A nurse in an emergency department is planning care for a client who is having an acute myocardial infarction (MI). Which of the following medications should the nurse plan to administer after the initial acute phase to manage the client's pain and anxiety?
- A. Nitroglycerin
- B. Aspirin
- C. Oxygen
- D. Morphine
Correct Answer: D
Rationale: Morphine is used for pain/anxiety management post-MI after acute interventions.
A nurse is assessing a client who has right-sided heart failure. Which of the following findings should the nurse expect?
- A. Heart murmur
- B. Dependent edema
- C. Chest pain
- D. Crackles in the lungs
Correct Answer: B
Rationale: Dependent edema occurs in right-sided HF due to systemic venous congestion.

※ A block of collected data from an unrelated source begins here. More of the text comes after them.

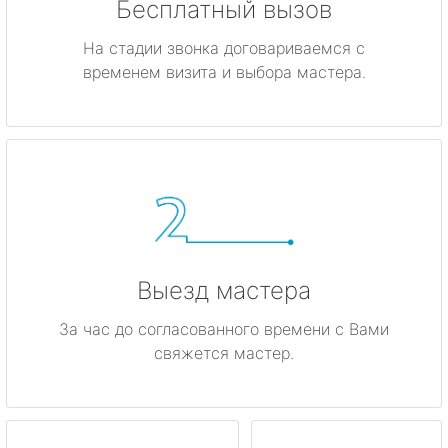
Бесплатный вызов
На стадии звонка договариваемся с
временем визита и выбора мастера.
Выезд мастера
За час до согласованного времени с Вами
свяжется мастер.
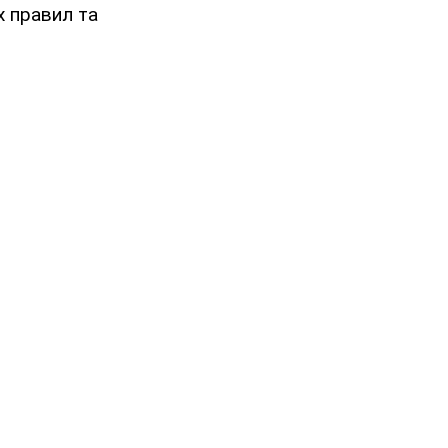
х правил та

A client with a history of angina is being admitted to the emergency department with a suspected myocardial infarction (MI). Which of the following findings will help the nurse distinguish stable angina from an MI?
- A. MI only occurs with exertion.
- B. Stable angina can occur for longer than 30 minutes.
- C. Stable angina can be relieved with rest and nitroglycerin.
- D. The pain of an MI lasts less than 15 minutes.
Correct Answer: C
Rationale: Stable angina is usually relieved within 3-5 minutes by rest or nitroglycerin, while MI pain is more prolonged and severe and not relieved by these measures.